§ Texte source:
Quelles sont les limites de la vulgarisation scientifique sur Youtube ? : Le cas Squeezie
Publié par Caroline G, le 3 avril 2020 4.1k
La vulgarisation scientifique est un enjeu capital de notre époque, elle permet la démocratisation des savoirs qui semblent inatteignables à une partie d’entre nous, c’est le “fait de diffuser au grand public des connaissances, des idées, des produits” scientifiques à un public non-expert. Cette forme de diffusion des connaissances scientifiques s’applique de manière différente selon le sujet abordé, mais aussi selon le public visé. En effet, un médiateur ne parlera pas des galaxies à un adulte ou à un enfant de 6 ans.

§ Données à examiner:
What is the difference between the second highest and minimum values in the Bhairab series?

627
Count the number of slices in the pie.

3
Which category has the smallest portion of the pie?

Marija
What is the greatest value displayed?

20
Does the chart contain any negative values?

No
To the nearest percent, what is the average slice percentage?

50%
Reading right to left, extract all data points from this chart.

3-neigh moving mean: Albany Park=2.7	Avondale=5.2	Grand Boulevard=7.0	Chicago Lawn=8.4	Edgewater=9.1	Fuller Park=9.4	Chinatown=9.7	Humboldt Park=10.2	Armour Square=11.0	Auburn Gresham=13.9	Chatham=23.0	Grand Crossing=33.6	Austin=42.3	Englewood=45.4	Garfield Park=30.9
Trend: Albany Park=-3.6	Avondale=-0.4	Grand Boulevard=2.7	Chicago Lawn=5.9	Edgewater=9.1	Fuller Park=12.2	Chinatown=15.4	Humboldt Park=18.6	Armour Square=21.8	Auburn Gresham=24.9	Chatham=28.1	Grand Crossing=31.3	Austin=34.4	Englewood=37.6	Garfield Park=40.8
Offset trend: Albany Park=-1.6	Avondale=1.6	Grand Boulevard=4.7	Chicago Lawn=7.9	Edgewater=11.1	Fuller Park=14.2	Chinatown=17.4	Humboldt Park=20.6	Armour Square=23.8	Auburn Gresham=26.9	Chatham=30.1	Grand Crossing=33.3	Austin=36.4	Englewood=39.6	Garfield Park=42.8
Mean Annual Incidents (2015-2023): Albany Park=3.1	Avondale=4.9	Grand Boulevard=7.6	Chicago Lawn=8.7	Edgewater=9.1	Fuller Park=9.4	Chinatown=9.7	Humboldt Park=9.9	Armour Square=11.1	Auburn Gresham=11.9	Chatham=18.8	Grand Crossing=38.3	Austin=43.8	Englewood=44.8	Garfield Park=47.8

§ Questions de lecture:
A - Répondez à ces questions sur l'article consacré à la vulgarisation scientifique sur YouTube :
(i) Qui a publié l'article, et à quelle date ?
(ii) Quel cas le titre annonce-t-il ?
(iii) De quel sujet un médiateur ne parlera pas de la même façon à un adulte ou à un enfant de 6 ans ?
B - Extrayez de l'article consacré à la vulgarisation scientifique sur YouTube tout le passage qui va de « Quelles sont les » jusqu'à « enfant de 6 ans. », sans rien y modifier.
C - Poursuivez l'article consacré à la vulgarisation scientifique sur YouTube à partir de sa dernière phrase.
Les enregistrements forment un ensemble distinct, indépendant du texte.

§ Réponses attendues:
A -
(i) Caroline G, le 3 avril 2020.
(ii) Le cas Squeezie.
(iii) Des galaxies.

B -
Quelles sont les limites de la vulgarisation scientifique sur Youtube ? : Le cas Squeezie
Publié par Caroline G, le 3 avril 2020 4.1k
La vulgarisation scientifique est un enjeu capital de notre époque, elle permet la démocratisation des savoirs qui semblent inatteignables à une partie d’entre nous, c’est le “fait de diffuser au grand public des connaissances, des idées, des produits” scientifiques à un public non-expert. Cette forme de diffusion des connaissances scientifiques s’applique de manière différente selon le sujet abordé, mais aussi selon le public visé. En effet, un médiateur ne parlera pas des galaxies à un adulte ou à un enfant de 6 ans.

C -
Aujourd'hui la vulgarisation scientifique est très présente sur le web et se manifeste sous différents formats comme par exemple à travers des blogs, des portails d’information éditorialisés, ou encore des YouTubers. Ces nouvelles pratiques permettent de diffuser et de mettre à disposition d’un très grand nombre de personnes des contenus scientifiques. La plateforme de partage de contenus Youtube, est un très bon moyen de communiquer de façon simple et claire sur des sujets complexes car, un échange avec la communauté est possible et elle est accessible à tous. La liberté d’expression de cet outil permet au professionnels des sciences comme aux amateurs de faire part des évolutions d’un domaine ou d’éclaircir certains sujets difficiles.
La plateforme YouTube est, pour une majorité de jeunes, une “nouvelle chaîne de télévision”. Ils peuvent consommer n'importe quel contenu de n’importe quelle chaîne sans interruption et surtout à n'importe quel moment de la journée. Les créateurs de contenus sur cette plateforme de vidéo sont appelés les Youtubers ou Youtubeuses. Suite à la montée de Youtube dans le monde de l’influence numérique, beaucoup de jeunes considèrent les Youtubers.euses comme des exemples ou encore des modèles à suivre.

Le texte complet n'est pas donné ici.